* _EXERCISE OBJECTIVE_: Extract every line from the records below that contains the word "silver".

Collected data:
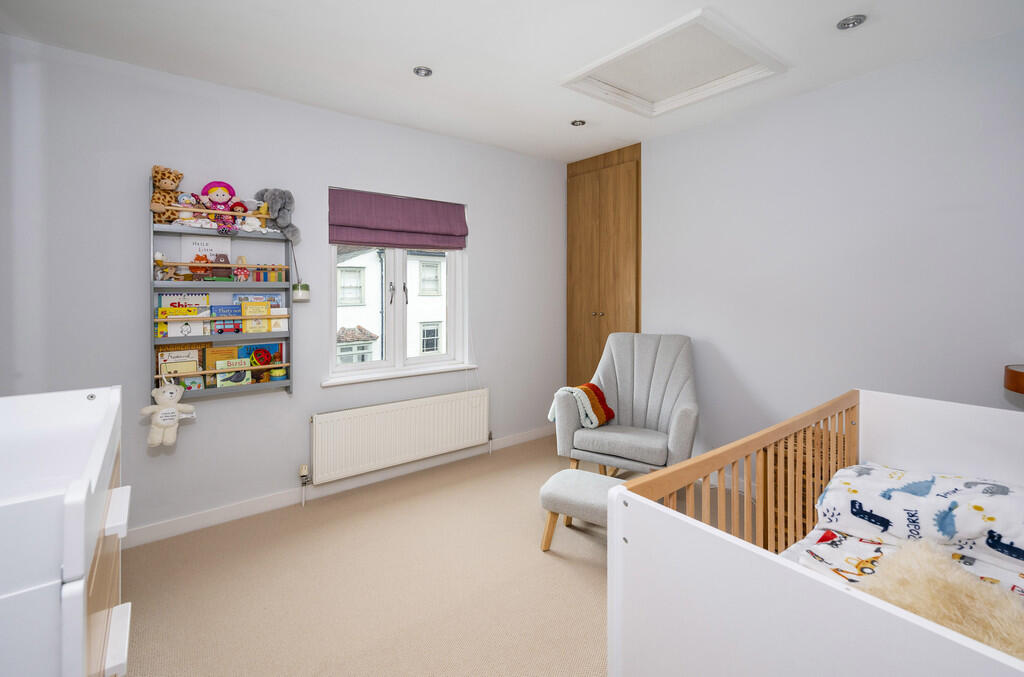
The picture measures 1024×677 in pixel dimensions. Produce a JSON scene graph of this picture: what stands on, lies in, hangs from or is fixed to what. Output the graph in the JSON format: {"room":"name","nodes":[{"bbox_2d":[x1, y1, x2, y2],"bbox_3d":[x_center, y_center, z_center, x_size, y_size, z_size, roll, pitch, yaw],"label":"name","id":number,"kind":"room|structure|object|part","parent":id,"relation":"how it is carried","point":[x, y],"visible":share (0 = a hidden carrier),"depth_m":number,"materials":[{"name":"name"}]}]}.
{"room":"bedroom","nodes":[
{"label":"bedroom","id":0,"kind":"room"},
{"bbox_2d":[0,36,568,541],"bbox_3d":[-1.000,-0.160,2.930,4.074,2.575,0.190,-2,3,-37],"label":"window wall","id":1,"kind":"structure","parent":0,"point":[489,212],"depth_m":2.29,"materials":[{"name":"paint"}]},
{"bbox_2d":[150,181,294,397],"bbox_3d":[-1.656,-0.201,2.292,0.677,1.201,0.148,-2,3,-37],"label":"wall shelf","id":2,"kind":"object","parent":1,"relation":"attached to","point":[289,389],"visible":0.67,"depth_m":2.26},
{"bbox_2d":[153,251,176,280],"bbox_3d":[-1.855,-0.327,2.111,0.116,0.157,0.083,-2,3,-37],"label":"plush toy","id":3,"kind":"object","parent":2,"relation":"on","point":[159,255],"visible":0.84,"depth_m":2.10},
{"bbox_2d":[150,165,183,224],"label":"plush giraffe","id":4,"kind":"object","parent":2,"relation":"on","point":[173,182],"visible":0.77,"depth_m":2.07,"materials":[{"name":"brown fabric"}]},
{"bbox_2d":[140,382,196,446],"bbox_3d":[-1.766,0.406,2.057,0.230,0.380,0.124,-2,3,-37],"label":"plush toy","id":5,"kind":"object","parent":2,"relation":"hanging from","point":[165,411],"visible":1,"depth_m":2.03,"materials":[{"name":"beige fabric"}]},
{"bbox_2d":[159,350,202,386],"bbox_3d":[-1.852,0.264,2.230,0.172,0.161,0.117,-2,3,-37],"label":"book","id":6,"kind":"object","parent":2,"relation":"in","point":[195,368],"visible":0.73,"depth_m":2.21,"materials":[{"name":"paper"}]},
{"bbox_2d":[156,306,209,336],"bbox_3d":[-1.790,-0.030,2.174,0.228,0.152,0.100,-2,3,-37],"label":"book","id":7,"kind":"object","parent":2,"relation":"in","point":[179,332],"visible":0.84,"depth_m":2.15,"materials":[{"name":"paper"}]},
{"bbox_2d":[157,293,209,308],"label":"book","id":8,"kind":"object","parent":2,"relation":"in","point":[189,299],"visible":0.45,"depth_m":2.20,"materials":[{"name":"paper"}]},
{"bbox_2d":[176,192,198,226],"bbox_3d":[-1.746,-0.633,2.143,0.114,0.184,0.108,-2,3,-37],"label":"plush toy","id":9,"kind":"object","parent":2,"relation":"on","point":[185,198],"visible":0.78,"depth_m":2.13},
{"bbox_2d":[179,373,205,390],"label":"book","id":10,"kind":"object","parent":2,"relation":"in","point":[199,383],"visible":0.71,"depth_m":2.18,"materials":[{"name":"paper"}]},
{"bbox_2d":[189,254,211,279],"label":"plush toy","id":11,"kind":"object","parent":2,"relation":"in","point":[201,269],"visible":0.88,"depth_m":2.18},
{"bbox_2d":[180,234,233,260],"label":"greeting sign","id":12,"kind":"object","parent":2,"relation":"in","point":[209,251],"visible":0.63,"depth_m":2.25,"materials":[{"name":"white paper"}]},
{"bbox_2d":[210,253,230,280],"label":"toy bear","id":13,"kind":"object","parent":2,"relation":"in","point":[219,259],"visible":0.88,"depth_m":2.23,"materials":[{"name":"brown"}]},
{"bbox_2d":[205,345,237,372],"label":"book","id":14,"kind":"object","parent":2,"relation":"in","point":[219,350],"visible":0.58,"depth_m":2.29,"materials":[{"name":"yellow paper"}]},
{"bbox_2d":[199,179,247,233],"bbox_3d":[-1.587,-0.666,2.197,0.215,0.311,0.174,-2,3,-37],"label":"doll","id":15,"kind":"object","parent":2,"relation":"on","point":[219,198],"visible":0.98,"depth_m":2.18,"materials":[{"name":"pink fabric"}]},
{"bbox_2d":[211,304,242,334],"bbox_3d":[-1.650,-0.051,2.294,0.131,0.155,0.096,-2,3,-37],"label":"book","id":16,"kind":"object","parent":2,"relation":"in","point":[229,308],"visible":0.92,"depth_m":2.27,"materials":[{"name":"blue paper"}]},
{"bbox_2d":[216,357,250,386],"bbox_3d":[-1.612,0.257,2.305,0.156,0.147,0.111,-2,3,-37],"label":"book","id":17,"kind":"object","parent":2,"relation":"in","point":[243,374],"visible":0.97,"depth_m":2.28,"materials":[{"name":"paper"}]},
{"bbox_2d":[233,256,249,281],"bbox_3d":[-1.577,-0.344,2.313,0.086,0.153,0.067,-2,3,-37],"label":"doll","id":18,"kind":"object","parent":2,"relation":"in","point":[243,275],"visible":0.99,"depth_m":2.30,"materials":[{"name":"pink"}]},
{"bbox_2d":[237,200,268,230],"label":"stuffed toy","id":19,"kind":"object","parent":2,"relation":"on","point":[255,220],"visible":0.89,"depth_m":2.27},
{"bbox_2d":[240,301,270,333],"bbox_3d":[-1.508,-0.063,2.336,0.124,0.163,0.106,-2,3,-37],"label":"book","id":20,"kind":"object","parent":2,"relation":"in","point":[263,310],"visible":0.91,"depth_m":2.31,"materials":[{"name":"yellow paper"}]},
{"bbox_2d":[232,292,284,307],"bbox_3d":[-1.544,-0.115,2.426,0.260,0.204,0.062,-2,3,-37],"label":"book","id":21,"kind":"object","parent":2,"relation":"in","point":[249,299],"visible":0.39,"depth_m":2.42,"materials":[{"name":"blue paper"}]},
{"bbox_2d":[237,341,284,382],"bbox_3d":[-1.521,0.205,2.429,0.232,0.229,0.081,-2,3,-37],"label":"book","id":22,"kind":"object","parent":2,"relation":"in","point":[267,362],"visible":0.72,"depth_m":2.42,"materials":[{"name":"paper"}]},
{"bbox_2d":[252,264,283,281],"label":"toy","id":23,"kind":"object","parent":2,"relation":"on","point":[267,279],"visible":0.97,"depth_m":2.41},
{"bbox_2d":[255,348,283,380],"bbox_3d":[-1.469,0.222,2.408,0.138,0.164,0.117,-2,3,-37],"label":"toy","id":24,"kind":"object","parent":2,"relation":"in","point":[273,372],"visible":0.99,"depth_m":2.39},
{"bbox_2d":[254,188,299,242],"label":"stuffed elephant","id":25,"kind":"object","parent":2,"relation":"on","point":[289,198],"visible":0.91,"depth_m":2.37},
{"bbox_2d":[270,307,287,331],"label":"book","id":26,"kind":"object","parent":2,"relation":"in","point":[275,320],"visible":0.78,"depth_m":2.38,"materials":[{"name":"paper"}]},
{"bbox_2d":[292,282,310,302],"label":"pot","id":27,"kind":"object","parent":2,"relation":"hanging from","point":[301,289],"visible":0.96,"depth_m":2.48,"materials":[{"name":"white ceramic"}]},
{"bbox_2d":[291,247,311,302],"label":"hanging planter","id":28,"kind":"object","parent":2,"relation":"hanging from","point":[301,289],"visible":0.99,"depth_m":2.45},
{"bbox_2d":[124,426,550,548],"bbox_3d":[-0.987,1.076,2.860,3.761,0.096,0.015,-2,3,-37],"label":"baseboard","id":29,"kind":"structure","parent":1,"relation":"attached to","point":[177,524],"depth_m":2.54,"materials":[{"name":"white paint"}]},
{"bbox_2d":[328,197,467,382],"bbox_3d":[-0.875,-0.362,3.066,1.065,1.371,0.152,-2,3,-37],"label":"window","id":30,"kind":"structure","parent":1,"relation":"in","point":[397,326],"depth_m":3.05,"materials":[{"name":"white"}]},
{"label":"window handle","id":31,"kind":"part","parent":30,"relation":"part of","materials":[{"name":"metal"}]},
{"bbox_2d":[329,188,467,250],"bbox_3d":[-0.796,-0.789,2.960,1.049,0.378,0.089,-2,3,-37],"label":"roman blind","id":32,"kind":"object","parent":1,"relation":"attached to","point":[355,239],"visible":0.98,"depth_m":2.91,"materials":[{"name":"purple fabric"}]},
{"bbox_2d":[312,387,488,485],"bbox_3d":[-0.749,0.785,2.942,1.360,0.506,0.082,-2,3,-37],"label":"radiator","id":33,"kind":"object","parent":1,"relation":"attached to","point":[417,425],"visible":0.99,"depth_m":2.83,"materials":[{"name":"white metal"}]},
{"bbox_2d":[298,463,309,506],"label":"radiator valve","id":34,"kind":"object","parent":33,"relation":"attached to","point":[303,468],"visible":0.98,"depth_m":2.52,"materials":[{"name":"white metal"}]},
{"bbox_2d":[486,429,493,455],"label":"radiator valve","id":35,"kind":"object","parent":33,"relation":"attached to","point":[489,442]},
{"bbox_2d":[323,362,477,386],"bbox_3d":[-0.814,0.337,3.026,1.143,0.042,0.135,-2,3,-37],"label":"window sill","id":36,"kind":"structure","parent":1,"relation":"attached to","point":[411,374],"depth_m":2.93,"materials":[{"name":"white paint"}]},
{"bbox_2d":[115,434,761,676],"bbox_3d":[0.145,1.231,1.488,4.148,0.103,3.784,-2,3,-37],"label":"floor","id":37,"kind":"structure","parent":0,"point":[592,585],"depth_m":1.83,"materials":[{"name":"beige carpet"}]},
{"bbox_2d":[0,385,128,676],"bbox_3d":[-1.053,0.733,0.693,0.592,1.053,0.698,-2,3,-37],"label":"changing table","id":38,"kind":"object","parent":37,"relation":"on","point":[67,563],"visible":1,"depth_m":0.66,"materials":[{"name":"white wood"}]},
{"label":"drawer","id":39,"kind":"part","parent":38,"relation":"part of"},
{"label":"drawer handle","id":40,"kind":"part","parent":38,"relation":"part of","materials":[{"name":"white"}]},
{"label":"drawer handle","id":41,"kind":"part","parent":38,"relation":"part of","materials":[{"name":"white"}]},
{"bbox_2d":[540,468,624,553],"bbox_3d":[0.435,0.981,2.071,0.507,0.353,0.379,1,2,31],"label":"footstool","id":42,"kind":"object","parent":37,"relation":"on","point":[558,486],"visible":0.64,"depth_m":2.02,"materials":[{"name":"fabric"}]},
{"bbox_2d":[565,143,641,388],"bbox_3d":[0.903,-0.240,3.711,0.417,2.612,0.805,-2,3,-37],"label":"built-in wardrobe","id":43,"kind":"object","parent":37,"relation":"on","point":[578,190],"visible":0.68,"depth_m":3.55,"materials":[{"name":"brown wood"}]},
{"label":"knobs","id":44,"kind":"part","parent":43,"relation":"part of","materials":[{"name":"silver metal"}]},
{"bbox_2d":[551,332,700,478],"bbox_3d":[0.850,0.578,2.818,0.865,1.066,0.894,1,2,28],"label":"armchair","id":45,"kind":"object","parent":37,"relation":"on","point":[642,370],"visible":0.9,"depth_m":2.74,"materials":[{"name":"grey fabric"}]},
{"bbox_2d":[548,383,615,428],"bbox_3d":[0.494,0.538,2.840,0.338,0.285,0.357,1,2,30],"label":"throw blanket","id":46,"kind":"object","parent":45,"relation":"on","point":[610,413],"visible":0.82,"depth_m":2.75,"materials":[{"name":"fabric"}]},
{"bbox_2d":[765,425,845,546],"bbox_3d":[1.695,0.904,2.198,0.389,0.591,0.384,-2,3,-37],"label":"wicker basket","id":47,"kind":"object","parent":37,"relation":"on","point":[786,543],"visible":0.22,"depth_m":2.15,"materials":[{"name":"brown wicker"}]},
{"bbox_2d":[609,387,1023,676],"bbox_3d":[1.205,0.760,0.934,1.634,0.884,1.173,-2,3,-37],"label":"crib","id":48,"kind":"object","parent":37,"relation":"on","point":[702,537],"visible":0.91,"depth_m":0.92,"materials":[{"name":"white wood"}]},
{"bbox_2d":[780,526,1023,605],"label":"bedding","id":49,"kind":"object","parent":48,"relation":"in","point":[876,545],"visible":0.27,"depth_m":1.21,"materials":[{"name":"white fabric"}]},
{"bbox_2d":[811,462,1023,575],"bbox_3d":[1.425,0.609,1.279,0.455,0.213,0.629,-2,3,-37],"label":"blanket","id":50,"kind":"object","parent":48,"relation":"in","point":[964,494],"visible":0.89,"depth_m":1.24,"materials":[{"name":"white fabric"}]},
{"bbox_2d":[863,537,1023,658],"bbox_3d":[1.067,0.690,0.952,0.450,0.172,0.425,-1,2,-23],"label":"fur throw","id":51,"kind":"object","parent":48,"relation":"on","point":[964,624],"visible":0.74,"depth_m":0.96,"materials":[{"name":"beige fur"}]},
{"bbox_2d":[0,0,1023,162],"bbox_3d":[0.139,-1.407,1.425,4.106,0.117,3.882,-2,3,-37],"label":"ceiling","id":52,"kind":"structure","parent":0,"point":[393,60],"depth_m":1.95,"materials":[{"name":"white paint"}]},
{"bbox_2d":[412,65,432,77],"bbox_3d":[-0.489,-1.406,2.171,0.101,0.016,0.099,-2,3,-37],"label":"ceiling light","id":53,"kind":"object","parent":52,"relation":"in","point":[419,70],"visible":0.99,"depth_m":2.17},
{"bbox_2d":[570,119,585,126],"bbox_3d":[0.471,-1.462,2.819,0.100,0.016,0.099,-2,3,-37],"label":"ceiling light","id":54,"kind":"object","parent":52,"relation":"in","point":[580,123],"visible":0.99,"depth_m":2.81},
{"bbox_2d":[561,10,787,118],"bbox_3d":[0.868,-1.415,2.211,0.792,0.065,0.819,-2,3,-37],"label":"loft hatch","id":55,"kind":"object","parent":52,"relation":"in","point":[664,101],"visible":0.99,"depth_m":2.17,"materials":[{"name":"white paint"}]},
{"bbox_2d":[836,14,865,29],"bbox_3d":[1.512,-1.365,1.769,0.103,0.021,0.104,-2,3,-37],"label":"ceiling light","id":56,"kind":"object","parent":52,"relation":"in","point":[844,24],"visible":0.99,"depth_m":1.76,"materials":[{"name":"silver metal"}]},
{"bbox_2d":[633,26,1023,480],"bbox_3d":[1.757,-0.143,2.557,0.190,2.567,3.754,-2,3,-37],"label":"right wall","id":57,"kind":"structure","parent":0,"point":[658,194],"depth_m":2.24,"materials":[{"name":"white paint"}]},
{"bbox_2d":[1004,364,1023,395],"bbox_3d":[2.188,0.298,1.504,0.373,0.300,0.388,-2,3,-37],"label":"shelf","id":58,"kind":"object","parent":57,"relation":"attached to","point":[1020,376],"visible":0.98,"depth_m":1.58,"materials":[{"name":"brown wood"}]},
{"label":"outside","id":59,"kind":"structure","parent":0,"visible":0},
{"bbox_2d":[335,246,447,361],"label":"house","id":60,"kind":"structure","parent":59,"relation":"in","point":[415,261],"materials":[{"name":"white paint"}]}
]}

* _EXPECTED ANSWER_:
{"label":"knobs","id":44,"kind":"part","parent":43,"relation":"part of","materials":[{"name":"silver metal"}]},
{"bbox_2d":[836,14,865,29],"bbox_3d":[1.512,-1.365,1.769,0.103,0.021,0.104,-2,3,-37],"label":"ceiling light","id":56,"kind":"object","parent":52,"relation":"in","point":[844,24],"visible":0.99,"depth_m":1.76,"materials":[{"name":"silver metal"}]},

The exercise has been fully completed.